**Your objective**: Take every line from the entries below that includes the word "review" and copy it.

**Dataset extract**:
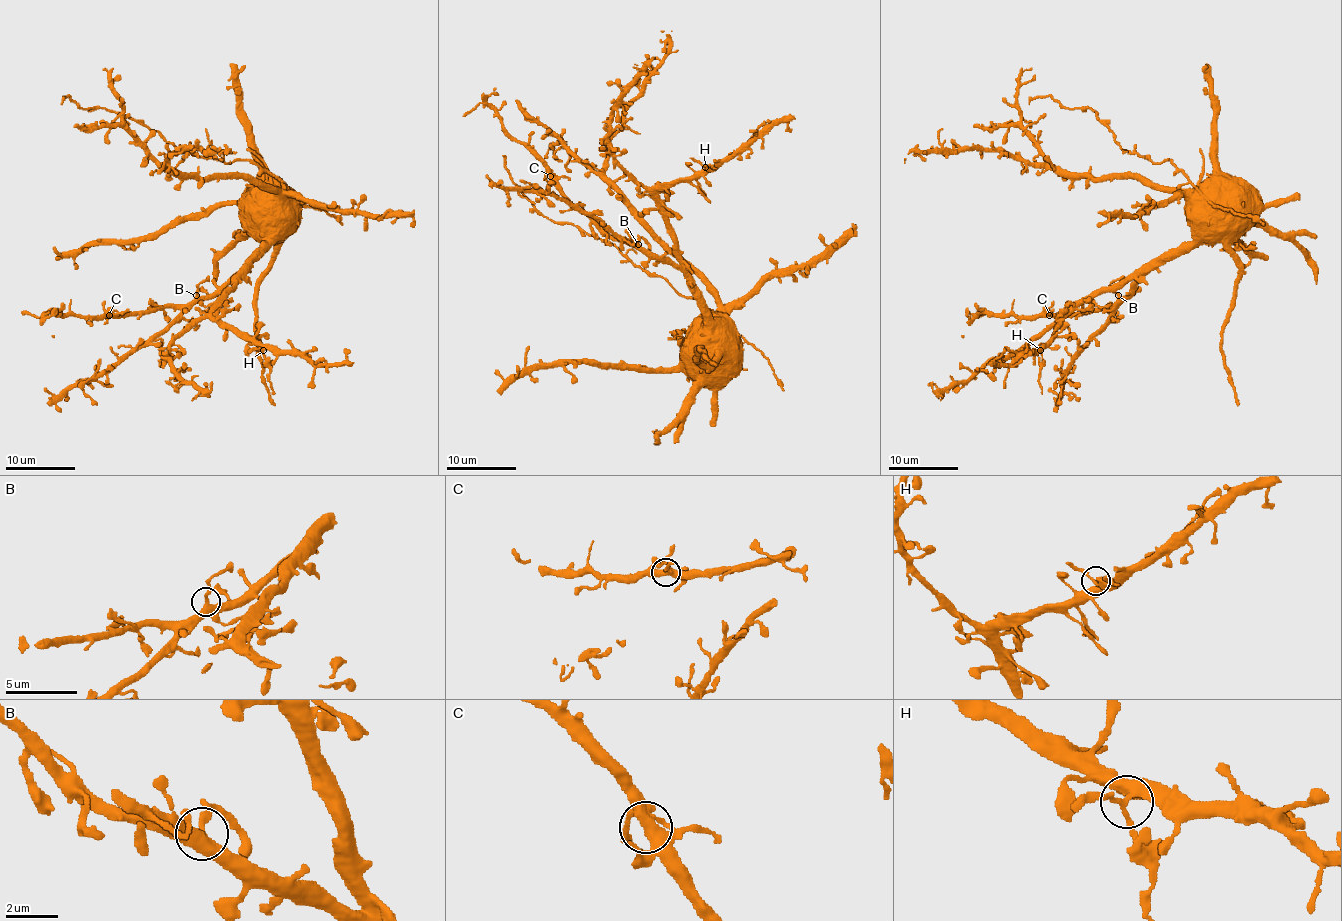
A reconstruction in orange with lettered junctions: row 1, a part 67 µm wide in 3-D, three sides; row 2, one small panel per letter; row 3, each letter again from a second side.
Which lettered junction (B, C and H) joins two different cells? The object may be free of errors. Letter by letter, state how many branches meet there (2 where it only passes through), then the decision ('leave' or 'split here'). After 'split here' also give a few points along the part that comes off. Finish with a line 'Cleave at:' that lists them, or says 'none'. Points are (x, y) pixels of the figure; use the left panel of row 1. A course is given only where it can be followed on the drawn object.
B: 3 | leave
C: 4 | leave
H: 4 | split here | (263, 350), (264, 364), (270, 369), (270, 385), (275, 393)
Cleave at: H

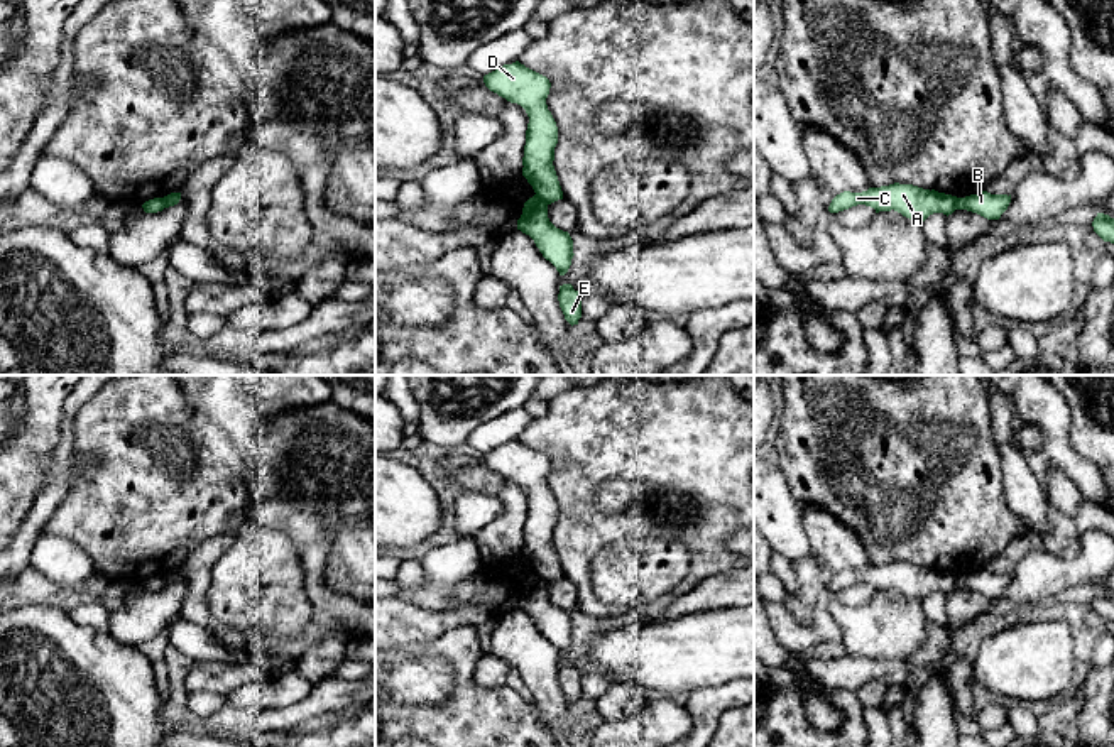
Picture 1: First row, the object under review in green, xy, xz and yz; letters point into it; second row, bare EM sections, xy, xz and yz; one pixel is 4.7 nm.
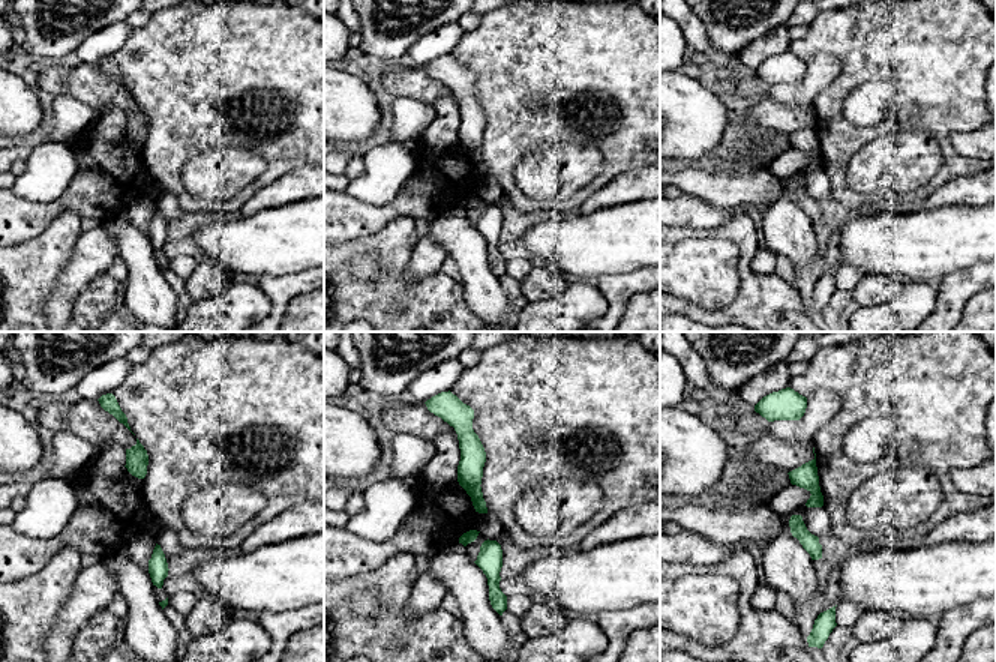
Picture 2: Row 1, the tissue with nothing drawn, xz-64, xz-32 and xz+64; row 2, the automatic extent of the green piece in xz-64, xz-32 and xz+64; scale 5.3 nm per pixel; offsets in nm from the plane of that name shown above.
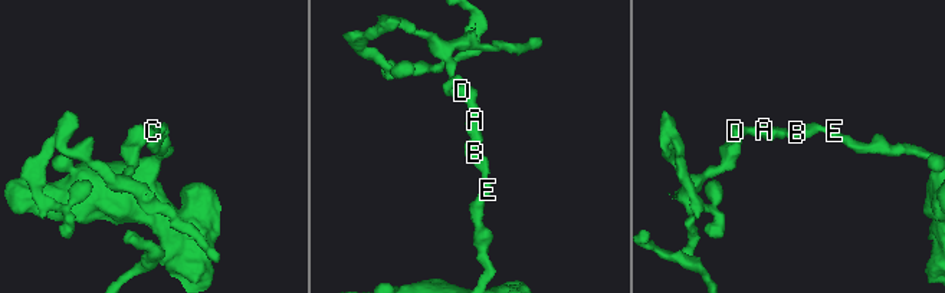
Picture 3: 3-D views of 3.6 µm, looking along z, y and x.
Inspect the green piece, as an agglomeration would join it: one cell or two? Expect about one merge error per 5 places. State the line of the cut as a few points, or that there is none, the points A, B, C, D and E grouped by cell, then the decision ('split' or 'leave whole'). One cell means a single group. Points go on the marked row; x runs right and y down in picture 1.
xz (536, 193), (546, 205) | A C D / B E | split

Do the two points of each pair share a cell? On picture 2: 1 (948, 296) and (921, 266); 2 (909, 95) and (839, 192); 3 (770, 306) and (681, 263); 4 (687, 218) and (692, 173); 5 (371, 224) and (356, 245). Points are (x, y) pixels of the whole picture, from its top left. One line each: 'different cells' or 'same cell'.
1: different cells
2: same cell
3: different cells
4: different cells
5: different cells

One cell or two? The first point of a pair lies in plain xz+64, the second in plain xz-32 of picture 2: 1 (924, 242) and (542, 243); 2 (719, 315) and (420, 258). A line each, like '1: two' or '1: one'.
1: one
2: two

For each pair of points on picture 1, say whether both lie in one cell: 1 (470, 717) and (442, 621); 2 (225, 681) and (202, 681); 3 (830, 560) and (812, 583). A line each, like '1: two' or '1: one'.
1: two
2: one
3: one

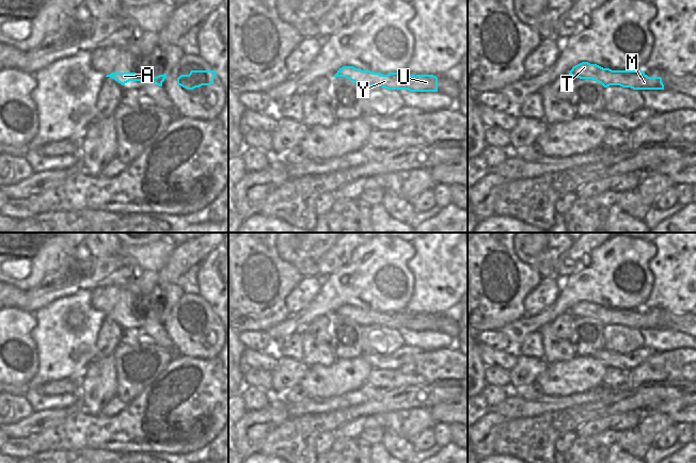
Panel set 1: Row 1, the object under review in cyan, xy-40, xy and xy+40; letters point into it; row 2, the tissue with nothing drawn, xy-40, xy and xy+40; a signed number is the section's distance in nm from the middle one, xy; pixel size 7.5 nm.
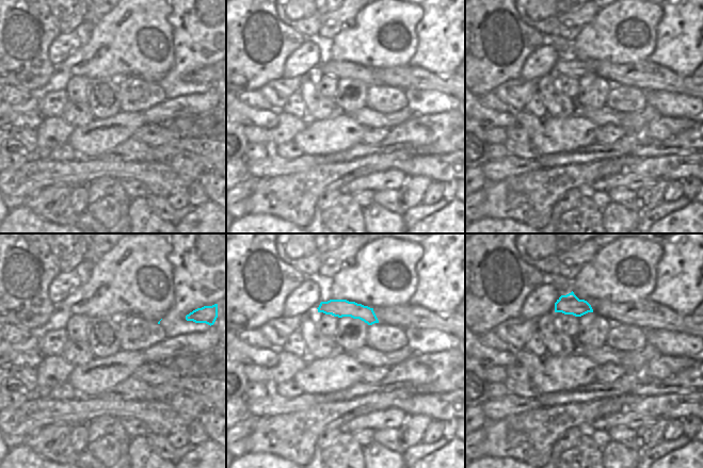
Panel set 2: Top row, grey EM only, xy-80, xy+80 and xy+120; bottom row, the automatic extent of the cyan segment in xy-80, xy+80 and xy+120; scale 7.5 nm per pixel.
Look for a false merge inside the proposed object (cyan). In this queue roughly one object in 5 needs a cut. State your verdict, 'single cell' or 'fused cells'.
single cell

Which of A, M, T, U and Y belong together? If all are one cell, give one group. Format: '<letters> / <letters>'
A M T U Y

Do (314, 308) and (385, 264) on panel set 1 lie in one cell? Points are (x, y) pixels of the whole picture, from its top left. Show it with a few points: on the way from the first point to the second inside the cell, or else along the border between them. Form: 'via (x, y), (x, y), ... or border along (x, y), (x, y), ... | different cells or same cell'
via (332, 296), (342, 287), (367, 281) | same cell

**Response box**:
Picture 1: First row, the object under review in green, xy, xz and yz; letters point into it; second row, bare EM sections, xy, xz and yz; one pixel is 4.7 nm.
Panel set 1: Row 1, the object under review in cyan, xy-40, xy and xy+40; letters point into it; row 2, the tissue with nothing drawn, xy-40, xy and xy+40; a signed number is the section's distance in nm from the middle one, xy; pixel size 7.5 nm.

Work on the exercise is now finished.